# Work task
Scan the entries for the word "knee", and copy every line where it appears.

##### Records shown

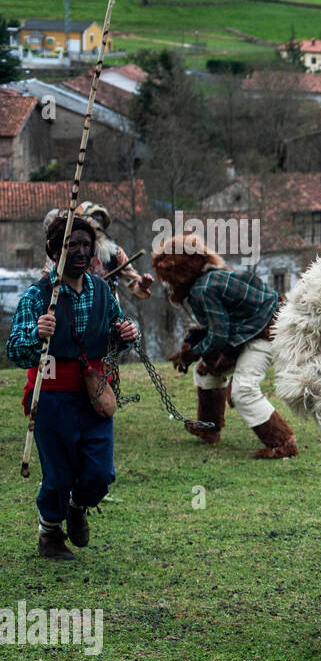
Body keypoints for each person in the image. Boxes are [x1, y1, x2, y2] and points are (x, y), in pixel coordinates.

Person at [7, 211, 139, 558]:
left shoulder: (101, 291)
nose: (80, 251)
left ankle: (77, 507)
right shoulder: (38, 297)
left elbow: (114, 333)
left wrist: (126, 333)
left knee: (99, 474)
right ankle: (49, 532)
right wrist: (37, 334)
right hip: (50, 399)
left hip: (94, 395)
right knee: (58, 476)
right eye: (71, 245)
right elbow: (15, 351)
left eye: (86, 244)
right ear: (54, 252)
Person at [152, 234, 298, 459]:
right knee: (206, 373)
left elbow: (219, 335)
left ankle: (282, 443)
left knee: (244, 390)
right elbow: (224, 325)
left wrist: (192, 353)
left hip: (267, 332)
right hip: (252, 330)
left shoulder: (202, 289)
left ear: (180, 274)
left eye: (169, 281)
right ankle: (209, 427)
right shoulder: (213, 276)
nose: (169, 287)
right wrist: (204, 354)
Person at [77, 201, 153, 300]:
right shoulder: (66, 251)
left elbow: (134, 285)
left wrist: (142, 285)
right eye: (93, 220)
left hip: (108, 311)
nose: (97, 226)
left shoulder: (114, 252)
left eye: (100, 222)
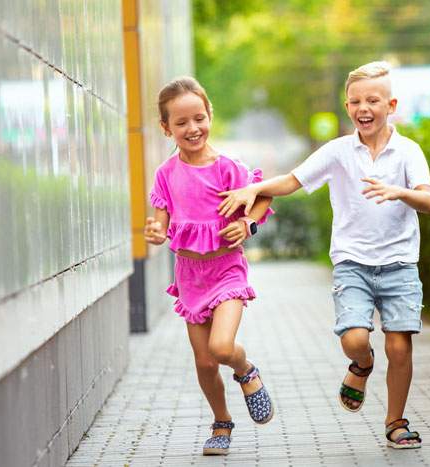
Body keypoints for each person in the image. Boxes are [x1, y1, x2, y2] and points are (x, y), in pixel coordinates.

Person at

##########

# Your response
left knee: (99, 474)
right knee: (58, 476)
right knee: (206, 373)
left knee: (244, 390)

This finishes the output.